Extracted records
▼

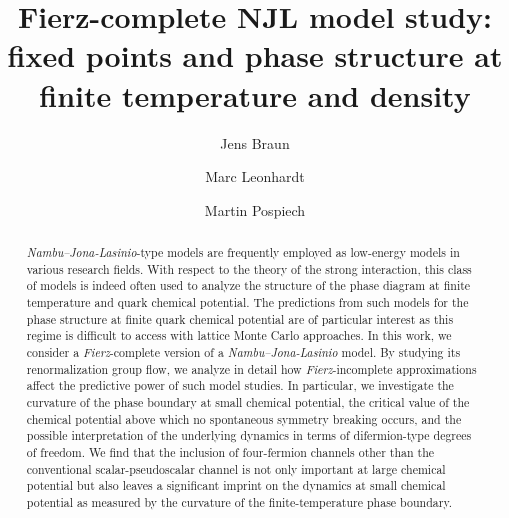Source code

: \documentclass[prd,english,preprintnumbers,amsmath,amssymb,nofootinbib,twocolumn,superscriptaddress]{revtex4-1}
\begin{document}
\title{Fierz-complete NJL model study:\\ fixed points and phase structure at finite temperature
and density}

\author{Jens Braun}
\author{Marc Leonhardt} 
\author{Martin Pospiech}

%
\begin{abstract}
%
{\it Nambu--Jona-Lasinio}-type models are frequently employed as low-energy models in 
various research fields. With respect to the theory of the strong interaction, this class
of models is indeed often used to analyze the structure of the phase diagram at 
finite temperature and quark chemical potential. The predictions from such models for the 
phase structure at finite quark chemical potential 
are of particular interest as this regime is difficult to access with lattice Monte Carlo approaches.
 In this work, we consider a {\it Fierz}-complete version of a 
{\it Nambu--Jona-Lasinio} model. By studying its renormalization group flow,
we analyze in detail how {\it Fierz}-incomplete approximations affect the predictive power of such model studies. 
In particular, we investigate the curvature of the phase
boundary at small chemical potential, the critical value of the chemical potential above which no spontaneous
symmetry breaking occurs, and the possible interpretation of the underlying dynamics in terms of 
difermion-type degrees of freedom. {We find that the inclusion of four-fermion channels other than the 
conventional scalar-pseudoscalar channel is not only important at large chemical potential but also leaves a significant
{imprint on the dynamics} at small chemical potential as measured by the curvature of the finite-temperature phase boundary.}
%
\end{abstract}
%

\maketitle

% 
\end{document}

▲
▼

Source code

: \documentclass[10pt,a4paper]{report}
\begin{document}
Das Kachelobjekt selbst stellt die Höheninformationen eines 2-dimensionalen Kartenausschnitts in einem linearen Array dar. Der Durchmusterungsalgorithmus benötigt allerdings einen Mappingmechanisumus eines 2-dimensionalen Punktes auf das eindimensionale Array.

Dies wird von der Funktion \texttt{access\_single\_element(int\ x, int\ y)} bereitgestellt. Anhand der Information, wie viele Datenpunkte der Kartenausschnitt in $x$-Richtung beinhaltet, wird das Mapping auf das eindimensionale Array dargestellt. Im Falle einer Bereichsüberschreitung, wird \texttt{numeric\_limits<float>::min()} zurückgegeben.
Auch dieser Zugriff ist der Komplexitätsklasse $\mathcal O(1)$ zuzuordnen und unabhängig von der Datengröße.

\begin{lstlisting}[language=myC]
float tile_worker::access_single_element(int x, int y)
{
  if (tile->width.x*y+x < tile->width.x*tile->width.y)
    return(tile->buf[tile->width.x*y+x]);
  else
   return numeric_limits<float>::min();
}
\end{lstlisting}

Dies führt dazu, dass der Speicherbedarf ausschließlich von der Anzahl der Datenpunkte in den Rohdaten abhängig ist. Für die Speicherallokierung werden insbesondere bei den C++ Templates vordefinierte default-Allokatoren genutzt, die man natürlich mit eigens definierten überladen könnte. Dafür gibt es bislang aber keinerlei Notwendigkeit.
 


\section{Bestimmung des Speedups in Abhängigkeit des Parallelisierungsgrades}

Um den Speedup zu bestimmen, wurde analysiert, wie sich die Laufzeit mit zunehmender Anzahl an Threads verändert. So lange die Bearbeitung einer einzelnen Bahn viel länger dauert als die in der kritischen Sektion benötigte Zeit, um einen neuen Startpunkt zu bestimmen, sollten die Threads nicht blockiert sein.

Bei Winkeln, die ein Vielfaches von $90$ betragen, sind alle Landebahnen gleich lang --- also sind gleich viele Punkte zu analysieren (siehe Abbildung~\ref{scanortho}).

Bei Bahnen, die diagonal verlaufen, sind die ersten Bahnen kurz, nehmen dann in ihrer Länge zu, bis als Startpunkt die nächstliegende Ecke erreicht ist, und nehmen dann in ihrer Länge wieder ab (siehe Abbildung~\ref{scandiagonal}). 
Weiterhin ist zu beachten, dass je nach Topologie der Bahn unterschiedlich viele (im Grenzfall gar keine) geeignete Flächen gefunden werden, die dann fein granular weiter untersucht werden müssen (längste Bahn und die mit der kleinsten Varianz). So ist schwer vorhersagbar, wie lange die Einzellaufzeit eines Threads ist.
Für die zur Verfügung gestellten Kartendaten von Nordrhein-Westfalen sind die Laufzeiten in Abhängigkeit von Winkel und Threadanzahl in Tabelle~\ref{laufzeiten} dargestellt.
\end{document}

▲

Print again the lines of the entries above that fall between the line holding "at finite temperature" and the line holding "In this work, we", inclusive, exactly as they stand.

### Response below
\title{Fierz-complete NJL model study:\\ fixed points and phase structure at finite temperature
and density}

\author{Jens Braun}
\author{Marc Leonhardt} 
\author{Martin Pospiech}

%
\begin{abstract}
%
{\it Nambu--Jona-Lasinio}-type models are frequently employed as low-energy models in 
various research fields. With respect to the theory of the strong interaction, this class
of models is indeed often used to analyze the structure of the phase diagram at 
finite temperature and quark chemical potential. The predictions from such models for the 
phase structure at finite quark chemical potential 
are of particular interest as this regime is difficult to access with lattice Monte Carlo approaches.
 In this work, we consider a {\it Fierz}-complete version of a 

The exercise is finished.